Formulation of the claim
Old exegesis turns interpretive discourse into a continuous narrative that brings together the Qur’an and memory.
Explanation
This claim means that exegesis, in its older form, does not stop at explaining the immediate meaning of the text, but builds around it a narrative system that links the verses to what has accumulated in religious memory from reports and transmitted accounts. In this way, the text becomes part of a broader story in which reading, memorization, circulation, and interpretation are connected.
From Arkoun’s perspective, the importance of this shift lies in the fact that it reveals how meaning operates within the exegetical tradition as a continuous construction rather than a mere partial explanation. The interpretive narrative here is not an external ornament added to the text, but a way of integrating it into a historical and mental horizon that ensures its persistence within religious consciousness.
Its place in the book’s argument
This atom falls within Arkoun’s critique of the mechanisms by which meaning is formed in the Islamic tradition, where he attends to the way old exegesis shaped the relationship between the Qur’an, oral circulation, and collective memory.
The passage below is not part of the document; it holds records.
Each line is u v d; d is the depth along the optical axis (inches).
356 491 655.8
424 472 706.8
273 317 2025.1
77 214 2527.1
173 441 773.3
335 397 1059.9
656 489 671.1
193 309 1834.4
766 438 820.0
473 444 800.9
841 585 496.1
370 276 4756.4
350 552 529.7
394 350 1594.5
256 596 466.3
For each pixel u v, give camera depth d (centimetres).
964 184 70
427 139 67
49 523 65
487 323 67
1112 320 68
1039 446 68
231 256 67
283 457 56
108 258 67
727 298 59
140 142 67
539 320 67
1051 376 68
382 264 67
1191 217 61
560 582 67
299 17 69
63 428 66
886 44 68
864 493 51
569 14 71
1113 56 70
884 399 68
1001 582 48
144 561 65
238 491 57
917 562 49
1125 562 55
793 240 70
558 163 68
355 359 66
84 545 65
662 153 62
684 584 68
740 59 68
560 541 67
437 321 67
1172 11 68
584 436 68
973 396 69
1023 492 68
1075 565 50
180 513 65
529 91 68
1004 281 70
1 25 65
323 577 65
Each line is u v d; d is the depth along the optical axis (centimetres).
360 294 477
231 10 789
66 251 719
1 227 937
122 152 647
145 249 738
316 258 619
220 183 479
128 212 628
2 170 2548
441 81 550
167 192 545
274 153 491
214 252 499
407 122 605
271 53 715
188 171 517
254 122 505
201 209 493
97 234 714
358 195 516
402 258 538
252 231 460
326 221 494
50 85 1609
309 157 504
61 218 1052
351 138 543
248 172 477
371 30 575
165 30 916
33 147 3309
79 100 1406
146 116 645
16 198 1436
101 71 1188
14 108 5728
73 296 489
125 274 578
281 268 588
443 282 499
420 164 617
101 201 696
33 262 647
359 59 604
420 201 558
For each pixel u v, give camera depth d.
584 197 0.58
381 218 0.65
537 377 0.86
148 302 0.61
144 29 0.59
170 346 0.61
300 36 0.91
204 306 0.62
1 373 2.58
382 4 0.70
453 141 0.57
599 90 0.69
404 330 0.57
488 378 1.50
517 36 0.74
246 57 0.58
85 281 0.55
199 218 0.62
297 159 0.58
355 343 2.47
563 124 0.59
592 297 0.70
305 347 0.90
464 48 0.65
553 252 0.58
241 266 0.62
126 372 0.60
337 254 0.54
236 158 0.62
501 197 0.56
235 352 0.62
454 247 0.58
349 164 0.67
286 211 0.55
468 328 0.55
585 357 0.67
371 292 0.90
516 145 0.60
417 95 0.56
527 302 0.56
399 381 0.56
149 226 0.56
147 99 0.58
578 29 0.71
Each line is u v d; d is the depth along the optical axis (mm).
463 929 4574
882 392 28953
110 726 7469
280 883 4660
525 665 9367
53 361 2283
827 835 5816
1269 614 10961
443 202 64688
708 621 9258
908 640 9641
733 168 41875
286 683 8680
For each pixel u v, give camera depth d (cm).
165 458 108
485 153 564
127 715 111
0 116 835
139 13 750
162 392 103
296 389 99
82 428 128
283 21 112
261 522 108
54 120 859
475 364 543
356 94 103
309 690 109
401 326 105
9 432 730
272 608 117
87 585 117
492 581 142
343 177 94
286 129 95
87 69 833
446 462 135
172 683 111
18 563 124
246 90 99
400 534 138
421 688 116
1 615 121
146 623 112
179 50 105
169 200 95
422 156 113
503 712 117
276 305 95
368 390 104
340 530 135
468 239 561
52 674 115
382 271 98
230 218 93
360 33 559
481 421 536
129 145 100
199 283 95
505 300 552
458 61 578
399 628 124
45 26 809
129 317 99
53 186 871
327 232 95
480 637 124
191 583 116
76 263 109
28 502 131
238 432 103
It comes close to the book’s theses that distinguish between the text as it is read within a closed traditional structure and the text as it can be studied within the history of the formation of religious discourse.
Limits of the claim
This atom does not mean that all old exegesis is identical in its methods or results, nor does it deny the existence of differences among exegetes and schools. It does not reduce exegesis as a whole to a single narrative, but points to a general tendency that Arkoun observed in the shaping of meaning within a continuous narrative framework.